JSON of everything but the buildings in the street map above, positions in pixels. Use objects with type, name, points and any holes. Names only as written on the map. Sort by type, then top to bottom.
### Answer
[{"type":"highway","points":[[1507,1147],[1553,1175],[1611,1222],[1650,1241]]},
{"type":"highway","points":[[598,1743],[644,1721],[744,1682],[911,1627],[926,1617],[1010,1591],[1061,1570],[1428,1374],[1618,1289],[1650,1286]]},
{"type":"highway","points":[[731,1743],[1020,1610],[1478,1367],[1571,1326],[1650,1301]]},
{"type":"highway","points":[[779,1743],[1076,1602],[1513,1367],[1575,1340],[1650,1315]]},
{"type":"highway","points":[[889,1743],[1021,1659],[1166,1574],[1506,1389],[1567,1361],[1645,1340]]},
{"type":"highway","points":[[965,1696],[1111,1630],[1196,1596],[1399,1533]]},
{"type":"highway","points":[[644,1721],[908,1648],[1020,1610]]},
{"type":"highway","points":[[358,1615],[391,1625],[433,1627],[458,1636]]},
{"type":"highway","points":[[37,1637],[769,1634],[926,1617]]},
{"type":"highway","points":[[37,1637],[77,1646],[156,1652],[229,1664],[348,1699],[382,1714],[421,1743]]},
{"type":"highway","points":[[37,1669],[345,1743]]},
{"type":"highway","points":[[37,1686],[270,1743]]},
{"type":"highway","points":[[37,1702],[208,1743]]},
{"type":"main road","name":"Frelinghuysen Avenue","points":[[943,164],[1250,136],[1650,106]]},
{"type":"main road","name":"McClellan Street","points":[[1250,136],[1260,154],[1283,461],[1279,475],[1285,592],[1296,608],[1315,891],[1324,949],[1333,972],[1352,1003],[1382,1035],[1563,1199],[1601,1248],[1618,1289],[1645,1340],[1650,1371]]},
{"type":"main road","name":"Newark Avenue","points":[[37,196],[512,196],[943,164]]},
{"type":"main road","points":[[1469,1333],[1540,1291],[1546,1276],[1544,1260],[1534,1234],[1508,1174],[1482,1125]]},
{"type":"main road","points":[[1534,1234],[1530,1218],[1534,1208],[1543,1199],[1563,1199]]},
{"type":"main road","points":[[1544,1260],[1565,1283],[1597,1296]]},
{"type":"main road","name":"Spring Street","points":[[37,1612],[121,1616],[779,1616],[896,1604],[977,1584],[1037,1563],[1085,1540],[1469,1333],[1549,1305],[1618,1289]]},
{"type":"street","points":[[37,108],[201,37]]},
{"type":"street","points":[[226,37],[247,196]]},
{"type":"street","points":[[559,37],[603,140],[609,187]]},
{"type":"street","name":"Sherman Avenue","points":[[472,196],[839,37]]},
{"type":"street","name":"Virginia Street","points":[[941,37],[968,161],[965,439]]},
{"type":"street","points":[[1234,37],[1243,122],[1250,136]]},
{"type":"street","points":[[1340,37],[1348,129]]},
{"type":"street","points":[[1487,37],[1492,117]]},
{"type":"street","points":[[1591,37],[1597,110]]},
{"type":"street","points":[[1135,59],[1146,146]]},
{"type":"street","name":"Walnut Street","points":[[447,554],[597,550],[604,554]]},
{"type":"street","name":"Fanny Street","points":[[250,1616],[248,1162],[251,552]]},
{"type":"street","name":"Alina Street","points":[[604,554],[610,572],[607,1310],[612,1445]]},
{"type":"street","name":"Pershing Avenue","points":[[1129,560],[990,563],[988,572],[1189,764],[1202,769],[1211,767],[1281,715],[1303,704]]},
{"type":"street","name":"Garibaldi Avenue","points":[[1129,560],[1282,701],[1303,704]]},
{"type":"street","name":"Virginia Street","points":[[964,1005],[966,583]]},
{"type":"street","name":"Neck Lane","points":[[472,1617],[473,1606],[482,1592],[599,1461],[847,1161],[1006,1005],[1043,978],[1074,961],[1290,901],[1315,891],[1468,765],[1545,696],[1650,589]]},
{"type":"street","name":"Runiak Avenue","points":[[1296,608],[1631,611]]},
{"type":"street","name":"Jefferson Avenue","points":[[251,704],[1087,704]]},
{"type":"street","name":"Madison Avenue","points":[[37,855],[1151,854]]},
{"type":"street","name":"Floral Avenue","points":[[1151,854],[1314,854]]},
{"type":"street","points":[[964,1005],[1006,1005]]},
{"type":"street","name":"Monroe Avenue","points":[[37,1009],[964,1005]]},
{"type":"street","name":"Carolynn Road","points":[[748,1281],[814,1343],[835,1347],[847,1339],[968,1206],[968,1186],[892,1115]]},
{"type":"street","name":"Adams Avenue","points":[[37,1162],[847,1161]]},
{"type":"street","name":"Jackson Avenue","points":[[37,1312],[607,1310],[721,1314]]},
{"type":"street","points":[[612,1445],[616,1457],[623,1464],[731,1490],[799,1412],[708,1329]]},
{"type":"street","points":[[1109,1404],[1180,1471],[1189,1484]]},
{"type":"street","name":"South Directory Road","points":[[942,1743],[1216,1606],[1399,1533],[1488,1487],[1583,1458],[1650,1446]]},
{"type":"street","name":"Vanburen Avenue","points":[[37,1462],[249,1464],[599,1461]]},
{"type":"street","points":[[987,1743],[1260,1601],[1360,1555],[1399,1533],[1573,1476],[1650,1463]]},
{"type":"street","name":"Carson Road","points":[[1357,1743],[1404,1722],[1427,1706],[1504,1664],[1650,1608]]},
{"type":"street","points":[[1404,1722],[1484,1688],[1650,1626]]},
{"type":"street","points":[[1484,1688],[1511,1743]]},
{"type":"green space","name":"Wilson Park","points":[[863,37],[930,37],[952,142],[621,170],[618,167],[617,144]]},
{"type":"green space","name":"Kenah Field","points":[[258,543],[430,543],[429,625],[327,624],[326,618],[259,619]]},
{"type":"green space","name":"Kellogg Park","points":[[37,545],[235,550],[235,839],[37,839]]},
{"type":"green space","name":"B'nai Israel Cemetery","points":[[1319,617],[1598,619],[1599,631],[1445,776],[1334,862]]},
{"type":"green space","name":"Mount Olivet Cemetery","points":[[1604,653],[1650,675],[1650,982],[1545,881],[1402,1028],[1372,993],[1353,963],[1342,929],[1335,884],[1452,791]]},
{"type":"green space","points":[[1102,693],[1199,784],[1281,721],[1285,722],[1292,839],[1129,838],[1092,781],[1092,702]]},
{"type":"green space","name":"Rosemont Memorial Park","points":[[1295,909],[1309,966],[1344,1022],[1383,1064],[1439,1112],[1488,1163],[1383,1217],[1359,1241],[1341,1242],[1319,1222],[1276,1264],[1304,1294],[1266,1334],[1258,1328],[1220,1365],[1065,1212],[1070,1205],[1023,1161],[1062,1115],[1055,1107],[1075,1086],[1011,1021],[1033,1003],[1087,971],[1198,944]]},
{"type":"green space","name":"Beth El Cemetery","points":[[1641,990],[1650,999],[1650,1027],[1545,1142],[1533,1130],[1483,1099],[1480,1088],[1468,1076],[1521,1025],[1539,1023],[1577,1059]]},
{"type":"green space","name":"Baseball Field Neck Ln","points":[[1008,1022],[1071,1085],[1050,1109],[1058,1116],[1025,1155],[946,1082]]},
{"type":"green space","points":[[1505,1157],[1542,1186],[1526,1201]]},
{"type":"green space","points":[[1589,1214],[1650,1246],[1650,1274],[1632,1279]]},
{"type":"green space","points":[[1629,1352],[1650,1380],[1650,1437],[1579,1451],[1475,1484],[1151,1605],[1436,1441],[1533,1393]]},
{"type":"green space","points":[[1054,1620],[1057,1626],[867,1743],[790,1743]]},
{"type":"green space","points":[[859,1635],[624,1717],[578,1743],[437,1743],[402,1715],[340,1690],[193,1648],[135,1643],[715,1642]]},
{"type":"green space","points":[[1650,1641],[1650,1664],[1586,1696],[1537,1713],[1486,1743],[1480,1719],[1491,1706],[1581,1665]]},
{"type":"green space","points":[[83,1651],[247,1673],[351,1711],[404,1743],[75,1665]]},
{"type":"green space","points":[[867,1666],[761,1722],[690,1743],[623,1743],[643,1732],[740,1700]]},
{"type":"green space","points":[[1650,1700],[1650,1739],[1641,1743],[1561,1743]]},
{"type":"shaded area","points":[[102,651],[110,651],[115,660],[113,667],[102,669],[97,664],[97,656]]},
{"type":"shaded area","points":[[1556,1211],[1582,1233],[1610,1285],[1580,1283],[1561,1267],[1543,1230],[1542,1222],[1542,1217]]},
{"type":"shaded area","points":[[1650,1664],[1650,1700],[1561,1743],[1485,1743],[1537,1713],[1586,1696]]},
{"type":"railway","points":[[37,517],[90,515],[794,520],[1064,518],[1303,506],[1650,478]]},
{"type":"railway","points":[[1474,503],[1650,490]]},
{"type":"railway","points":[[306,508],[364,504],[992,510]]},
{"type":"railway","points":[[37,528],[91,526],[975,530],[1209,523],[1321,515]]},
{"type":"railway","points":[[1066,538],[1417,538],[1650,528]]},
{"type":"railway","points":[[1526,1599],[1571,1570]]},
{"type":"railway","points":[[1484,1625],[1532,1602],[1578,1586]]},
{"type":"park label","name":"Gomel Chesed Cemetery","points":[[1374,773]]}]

> [What is required]
Only a number belongs in the answer: state how many lines of the entries above hold "railway".

> [Answer to the problem]
7